Our findings demonstrate that nerve variations are not rare anomalies but part of a continuum of normal anatomical diversity. For clinicians, particularly surgeons, anesthesiologists, and neurologists, understanding the potential configurations of these nerves is crucial. Preoperative ultrasonography and MRI neurography may aid in identifying such variants, thereby enhancing surgical safety and patient outcomes.
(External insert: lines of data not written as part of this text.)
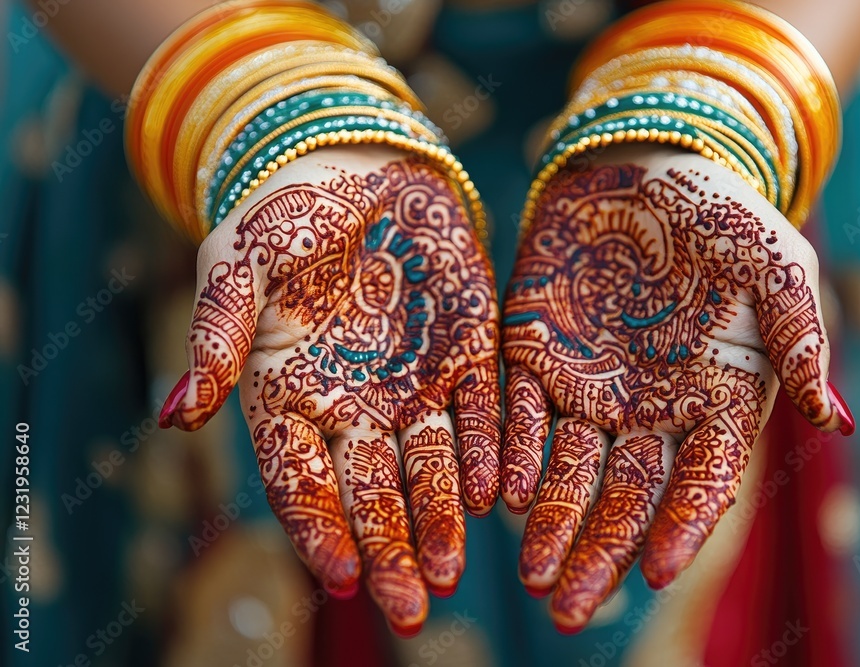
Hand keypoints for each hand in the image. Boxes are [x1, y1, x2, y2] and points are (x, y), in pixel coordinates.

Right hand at [159, 147, 500, 635]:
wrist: (355, 168)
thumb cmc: (281, 217)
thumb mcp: (234, 268)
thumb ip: (214, 341)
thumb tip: (174, 417)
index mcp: (290, 398)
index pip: (302, 481)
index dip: (320, 529)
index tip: (344, 574)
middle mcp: (354, 407)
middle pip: (372, 494)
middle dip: (391, 550)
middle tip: (411, 605)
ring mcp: (415, 385)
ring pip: (431, 467)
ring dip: (442, 518)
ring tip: (454, 568)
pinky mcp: (468, 353)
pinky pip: (482, 411)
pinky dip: (487, 451)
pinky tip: (494, 491)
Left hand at [500, 148, 852, 631]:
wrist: (647, 163)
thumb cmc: (723, 213)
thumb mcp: (776, 264)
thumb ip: (801, 338)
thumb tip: (837, 422)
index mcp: (714, 399)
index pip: (701, 480)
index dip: (682, 526)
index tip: (658, 573)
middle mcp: (650, 408)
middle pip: (626, 495)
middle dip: (599, 551)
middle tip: (569, 608)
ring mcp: (590, 387)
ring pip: (567, 469)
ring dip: (550, 521)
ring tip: (532, 576)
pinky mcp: (536, 354)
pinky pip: (520, 414)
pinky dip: (511, 453)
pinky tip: (500, 494)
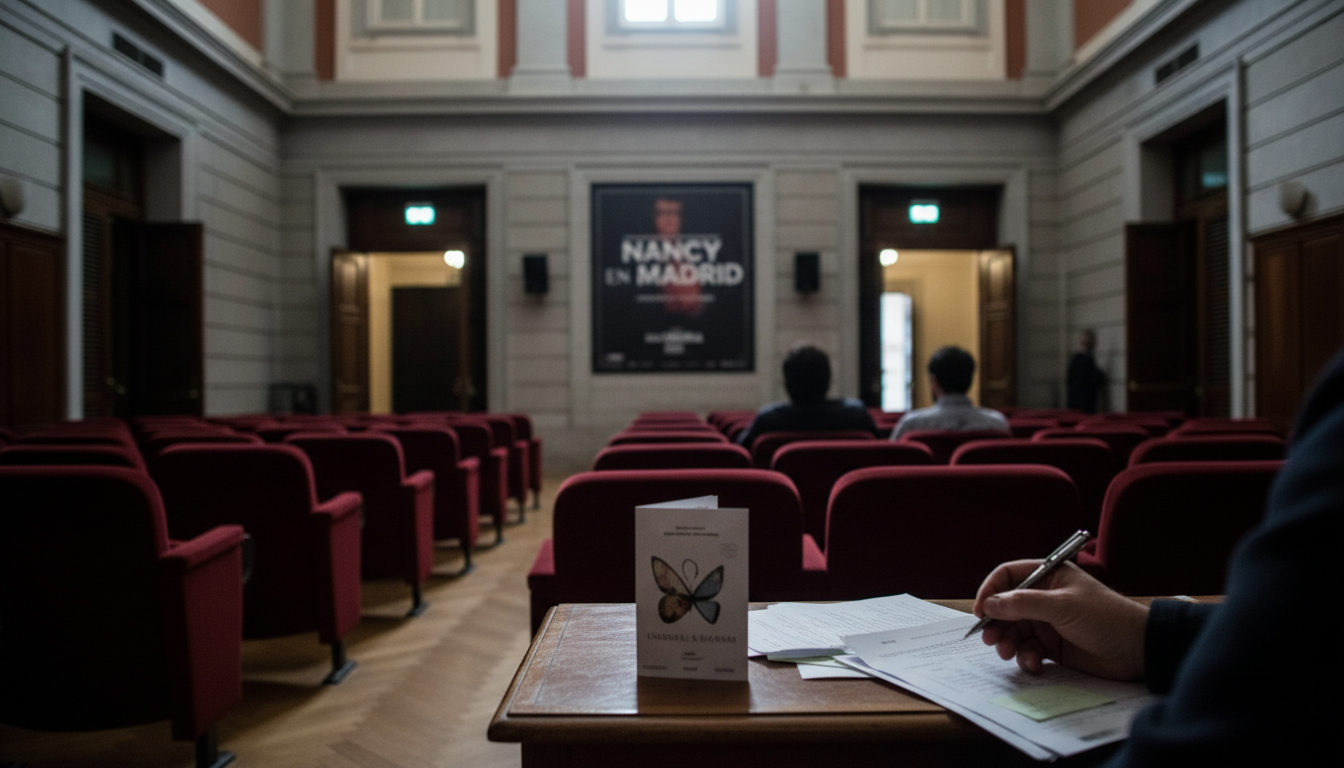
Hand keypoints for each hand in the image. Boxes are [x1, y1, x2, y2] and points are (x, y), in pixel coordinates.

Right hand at [971, 560, 1147, 680]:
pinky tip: (1034, 664)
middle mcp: (1044, 597)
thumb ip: (1023, 604)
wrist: (1138, 650)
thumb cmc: (1105, 617)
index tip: (981, 610)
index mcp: (1048, 576)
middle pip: (1006, 606)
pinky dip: (1026, 658)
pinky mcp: (1053, 646)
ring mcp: (1048, 622)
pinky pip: (1028, 650)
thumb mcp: (1062, 606)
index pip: (1008, 576)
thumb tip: (990, 604)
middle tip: (990, 639)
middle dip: (996, 622)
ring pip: (1014, 630)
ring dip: (1008, 642)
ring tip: (1009, 653)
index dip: (991, 590)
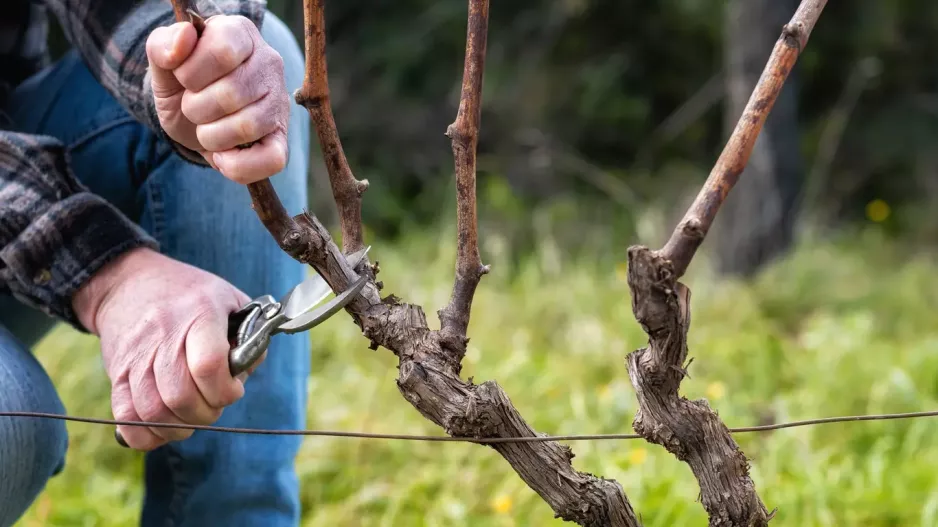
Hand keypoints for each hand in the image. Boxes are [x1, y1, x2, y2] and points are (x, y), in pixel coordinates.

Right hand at [72, 247, 256, 450]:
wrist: (129, 283)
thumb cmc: (191, 296)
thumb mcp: (230, 301)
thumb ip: (249, 340)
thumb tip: (242, 379)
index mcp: (200, 313)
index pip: (208, 365)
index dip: (224, 390)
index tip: (233, 391)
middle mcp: (163, 334)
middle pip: (180, 395)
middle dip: (205, 414)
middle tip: (212, 406)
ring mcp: (135, 355)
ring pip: (152, 412)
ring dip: (178, 428)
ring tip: (190, 417)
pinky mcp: (116, 373)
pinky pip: (124, 418)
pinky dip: (146, 434)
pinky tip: (163, 426)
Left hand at [145, 15, 289, 183]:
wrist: (190, 115)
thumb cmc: (182, 84)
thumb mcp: (163, 65)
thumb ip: (162, 46)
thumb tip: (183, 38)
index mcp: (240, 33)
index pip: (223, 49)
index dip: (192, 72)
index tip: (184, 78)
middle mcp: (269, 63)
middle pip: (232, 93)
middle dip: (197, 108)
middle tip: (194, 107)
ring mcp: (279, 102)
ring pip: (248, 126)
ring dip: (211, 136)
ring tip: (206, 129)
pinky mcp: (282, 138)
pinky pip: (272, 160)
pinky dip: (238, 166)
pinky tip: (223, 156)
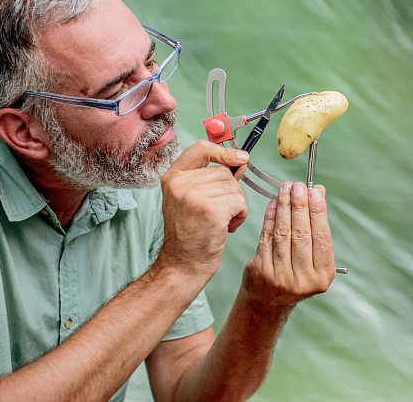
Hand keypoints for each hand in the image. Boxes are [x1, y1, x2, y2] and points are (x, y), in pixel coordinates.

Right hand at [158, 140, 248, 281]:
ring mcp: (194, 195)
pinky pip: (239, 202)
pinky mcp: (211, 209)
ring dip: (236, 205)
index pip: (200, 148)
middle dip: (231, 191)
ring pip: (234, 187)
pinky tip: (227, 227)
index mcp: (172, 177)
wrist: (183, 264)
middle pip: (223, 172)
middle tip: (220, 211)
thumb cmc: (190, 233)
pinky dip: (240, 215)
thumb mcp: (190, 198)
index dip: (223, 151)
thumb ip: (210, 178)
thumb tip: (240, 160)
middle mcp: (180, 183)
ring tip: (221, 221)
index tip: (240, 157)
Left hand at [242, 182, 335, 313]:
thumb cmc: (295, 275)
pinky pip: (266, 236)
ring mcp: (281, 276)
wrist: (267, 302)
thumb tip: (318, 192)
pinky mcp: (261, 270)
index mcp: (322, 276)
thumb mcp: (313, 260)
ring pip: (283, 233)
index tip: (314, 191)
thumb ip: (316, 229)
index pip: (321, 237)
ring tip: (285, 189)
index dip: (318, 212)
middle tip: (297, 186)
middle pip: (301, 233)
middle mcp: (303, 280)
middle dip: (299, 205)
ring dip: (284, 207)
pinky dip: (270, 217)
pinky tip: (273, 203)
This cadaveric study highlights the high prevalence and diversity of anatomical variations in the nerves of the upper limb, particularly involving the median, musculocutaneous, and ulnar nerves. These findings are of paramount clinical significance, especially in surgical, orthopedic, anesthetic, and diagnostic procedures. Awareness and understanding of such variations can reduce the risk of iatrogenic injuries, enhance the precision of nerve blocks, and aid in the accurate interpretation of nerve conduction studies. Surgeons and clinicians must maintain a high index of suspicion for such variants, and when possible, utilize preoperative imaging to map nerve courses. This research underscores the critical need for anatomical vigilance and supports the integration of detailed nerve mapping in clinical protocols.